Показательна сама приверженность Славниковой к роману, жанру, дающему широкие возможности для “отражения жизни”. Это занятие не ушло в прошлое. Журнал “Знамя” до сих пор присуждает премию за глубокий анализ современной действительности. Не могу согласиться с В.Новиковым, который в статье “Филологический роман” (“Новый мир”, 1999, N 10) называет события, изображенные в “Стрекозе”, сюжетом для небольшого рассказа. Впечатление замкнутости повествования обманчиво. Уже упоминавшееся расплывчатое, ускользающее определение места действия (условные города) расширяет художественное пространство. Этой цели служит и вставная новелла, которую я назвал бы “Путешествием по железной дороге”. Новелла помогает понять Ивана как психологический и социальный тип человека, который не может найти места в жизни, стать опорой семьи. Причину такие люди видят не в себе, а в окружающих. Отсюда охота к перемене мест (иллюзия перемены жизни). Так просто, стоит только купить билет или перемигнуться с проводницей подходящего возраста. Вот и странствуют по огромной стране неприхотливые путешественники, находя, как Иван, временный приют то на вокзальной скамейке, то в люке теплотрассы. Железная дорога вызывает у русского человека столько ассоциаций (житейских, литературных, кинематографических), что читатель и сам вместе с автором участвует в расширении художественного пространства романа.

Временные границы “Стрекозы” также раздвинуты до романных. С первых страниц судьба маленькой провинциальной семьи включена в повествование о гибели целого рода: “Очень долго и давно, не меньше, чем сто двадцать лет, мужчины не умирали своей смертью в лоне этой семьи, но исчезали, как были, не успевая измениться за часы ареста или отъезда”. Выбирая только ключевые события (появление нового мужчины в доме, арест и т. д.), автор дает возможность читателю восстановить недостающие звенья цепи. С самого начала на повествовании лежит печать обреченности: “То была семья потомственных учителей, вернее учительниц, потому что мужья или отцы очень скоро исчезали куда-то, а женщины рождали исключительно девочек, и только по одной”. Мысль о неизбежности гибели семьи определяет сюжет и композицию романа. Композиция на первый взгляд может показаться зеркальной. Первая часть в основном о матери, вторая — о дочери. Но дочь не занимает место матери, с роковой неумолимостью она должна погибнуть. Сюжет складывается так, что Катерина Ивановна ощущает, как ее отовсюду вытесняют. Софья Андреевна, ее вещи и даже ее призрак теснят Катерину Ивановну в собственной квартире. Наконец она добровольно, без борьбы покидает последний островок реальности (свою квартиру), уступая место действия другим героям (Рябкову и Комарихе), после чего погибает.

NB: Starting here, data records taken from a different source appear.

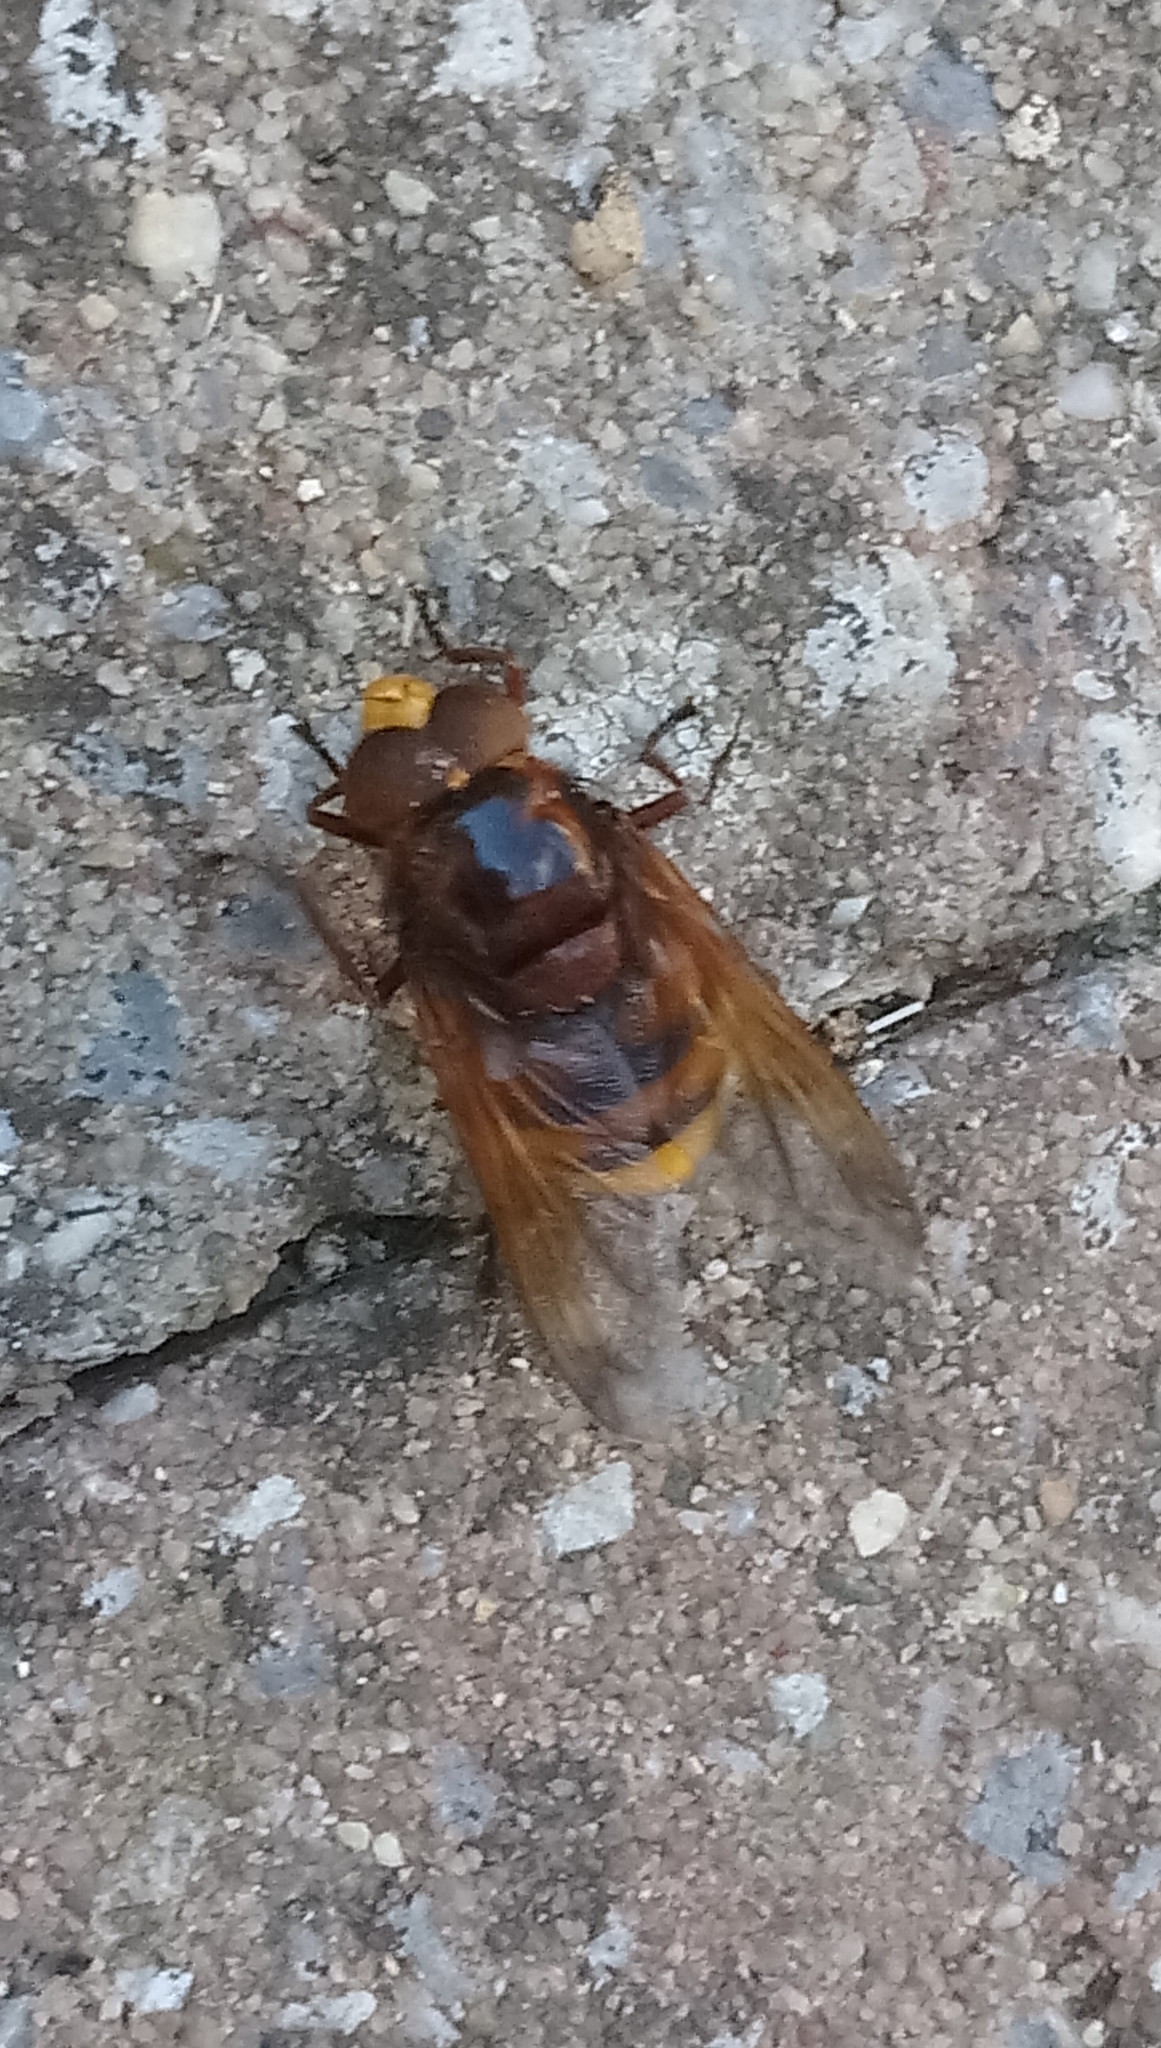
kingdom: Animalia
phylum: Arthropoda
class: Insecta
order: Diptera
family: Syrphidae
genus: Volucella
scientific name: Volucella zonaria
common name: Hornet hoverfly
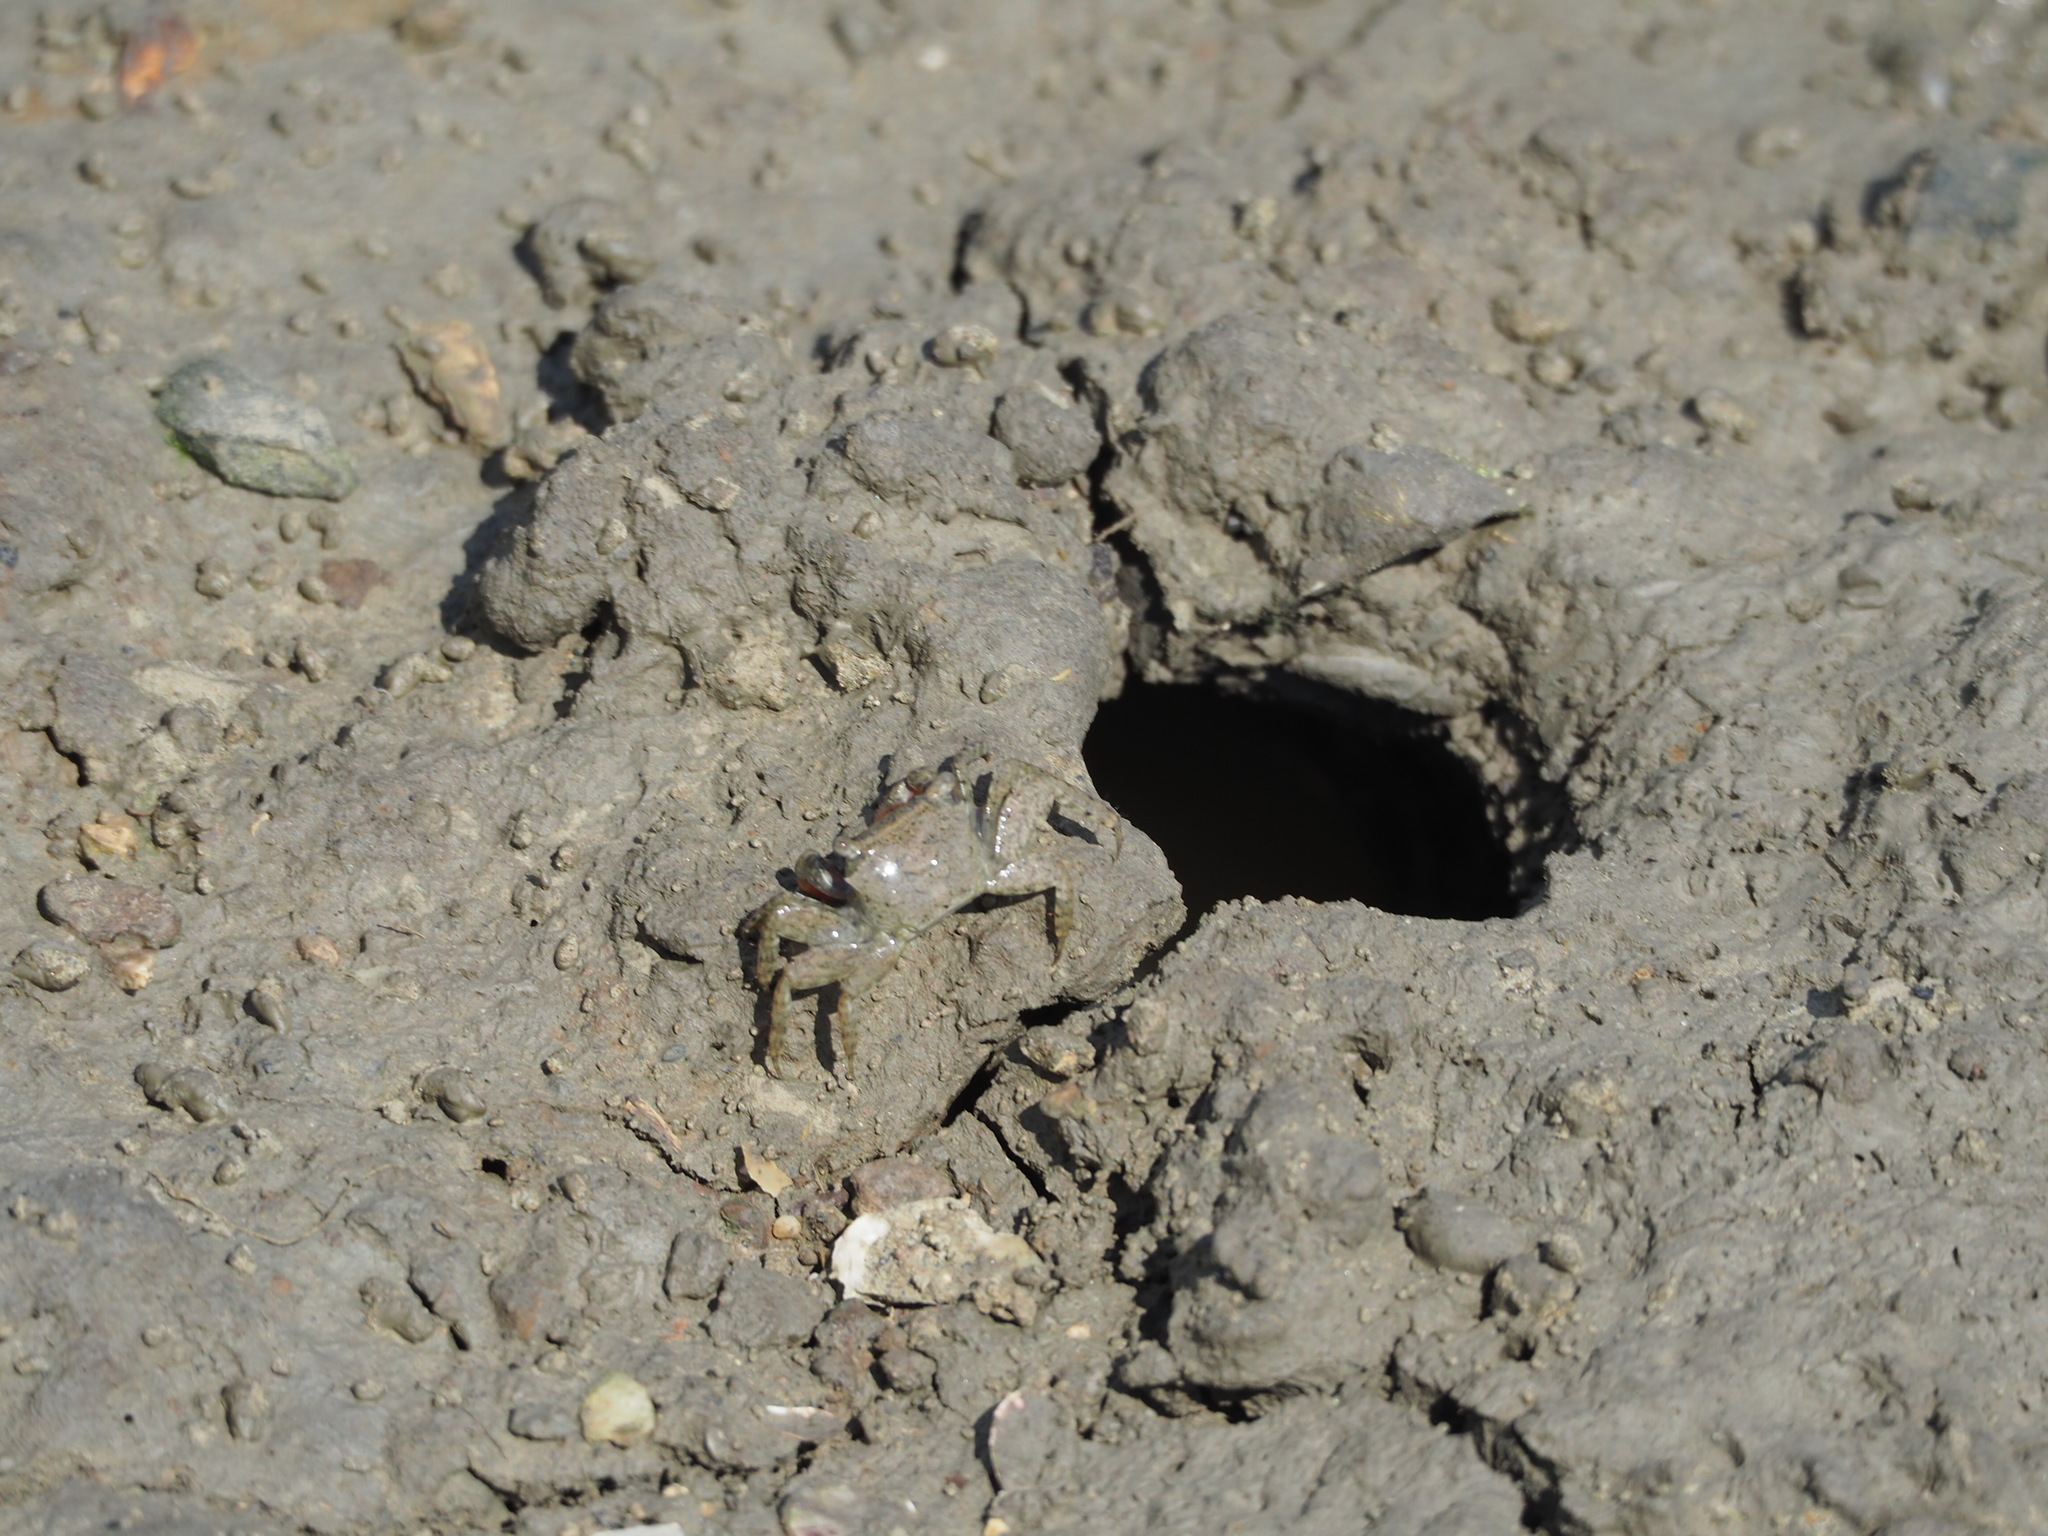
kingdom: Animalia
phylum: Arthropoda
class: Malacostraca
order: Decapoda
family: Sesarmidae
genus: Parasesarma
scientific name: Parasesarma bidens
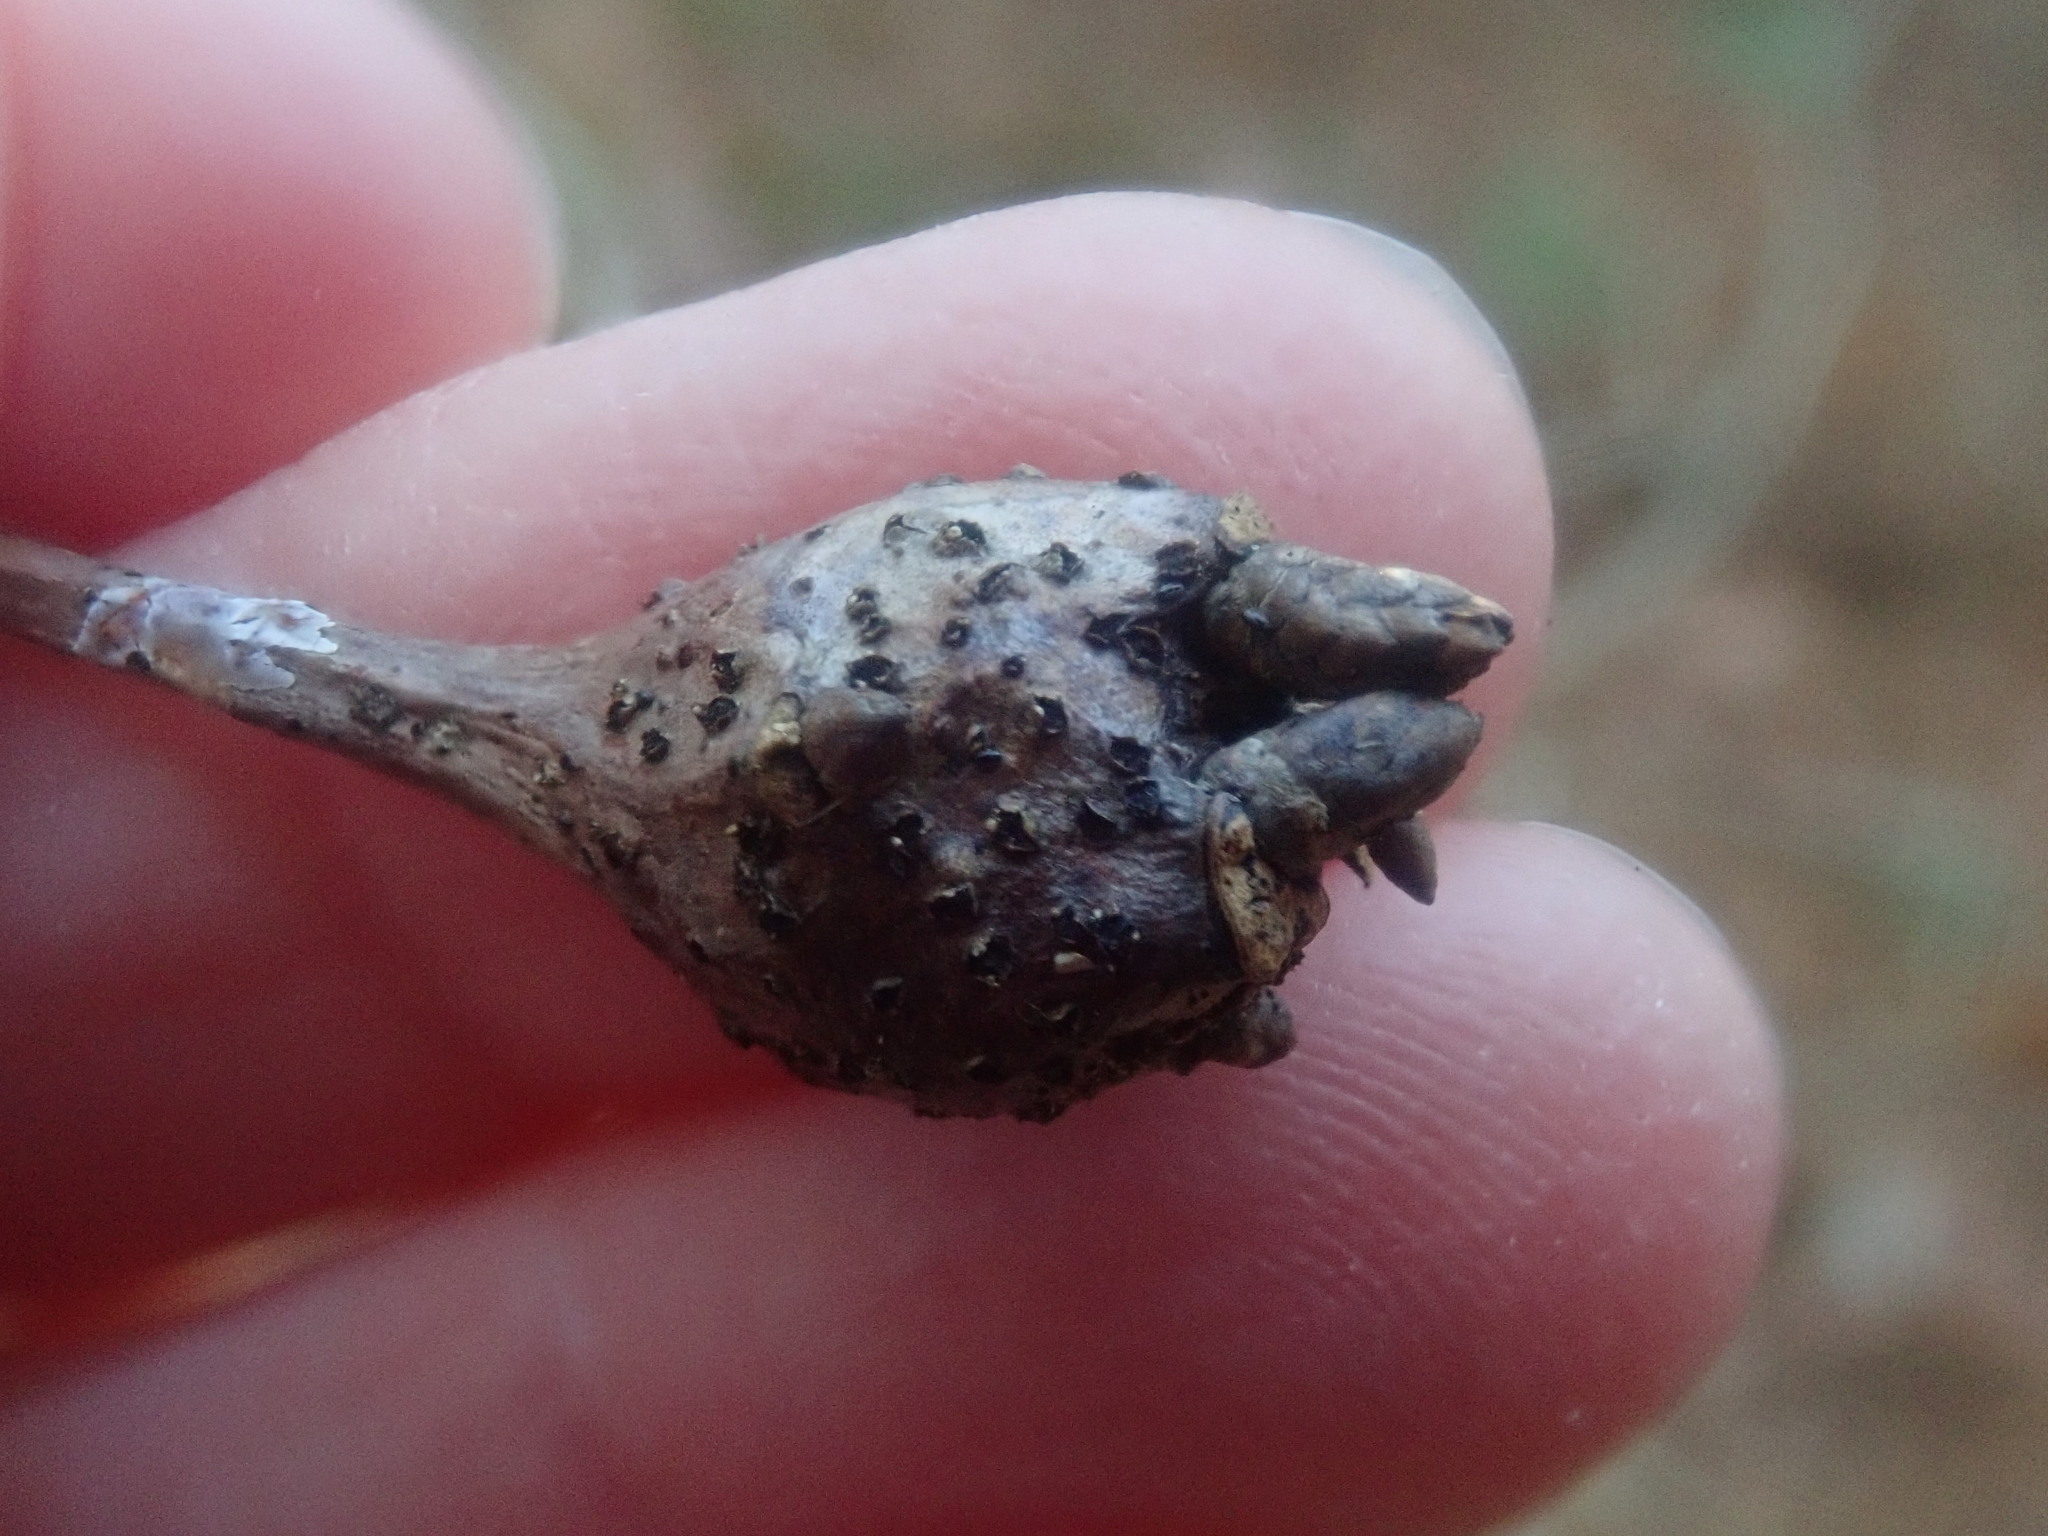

Славникова обращается к темам и проблемам масштабным и обязательно злободневным, что также сближает ее с реалистической прозой. Главная в “Бессмертном” тема так называемых социально незащищенных, аутсайдеров, людей не приспособившихся (или, вернее, приспособившихся, но плохо) к изменившимся, после очередного “великого перелома”, условиям жизни, весьма актуальна для современной России. В сюжете этой повести реализуется метафора “удержать время”. Жена и приемная дочь создают вокруг парализованного Алексея Афанасьевича иллюзорный мир законсервированного прошлого: читают ему старые газеты, падчерица, тележурналистка, даже специально монтирует кинохронику. Впрочем, спасительные иллюзии, скорее, нужны им самим, а не ветерану, единственному настоящему в этом иллюзорном мире. Так я понимаю подзаголовок “Бессмертного” (“Повесть о настоящем человеке”). Семья Харитоновых дана на широком фоне обманутых людей (в связи с темой выборов). Апофеозом же мира всеобщего обмана является в романе сцена оздоровительного сеанса нетрадиционной медицины “с омолаживающим переливанием энергии”, чтением целебных элегий от желудка и баллад от давления. Славникова блестяще определяет успех этого шарлатанства: “Женщины, которым предлагалось нечто, бывшее одновременно от болезней и про любовь, смутно чувствовали, что получают именно то, что хотят”. Правда, здесь фантазии не так много, ведь в вечерней газете сейчас можно прочитать, что черный колдун с сертификатом качества и лицензией районной администрации занимается приворотом денег! Одно могу сказать: реальность изменчивого настоящего и стабильного прошлого Славникова изучает и знает. У сюрреалистического дерева ее прозы крепкие реалистические корни.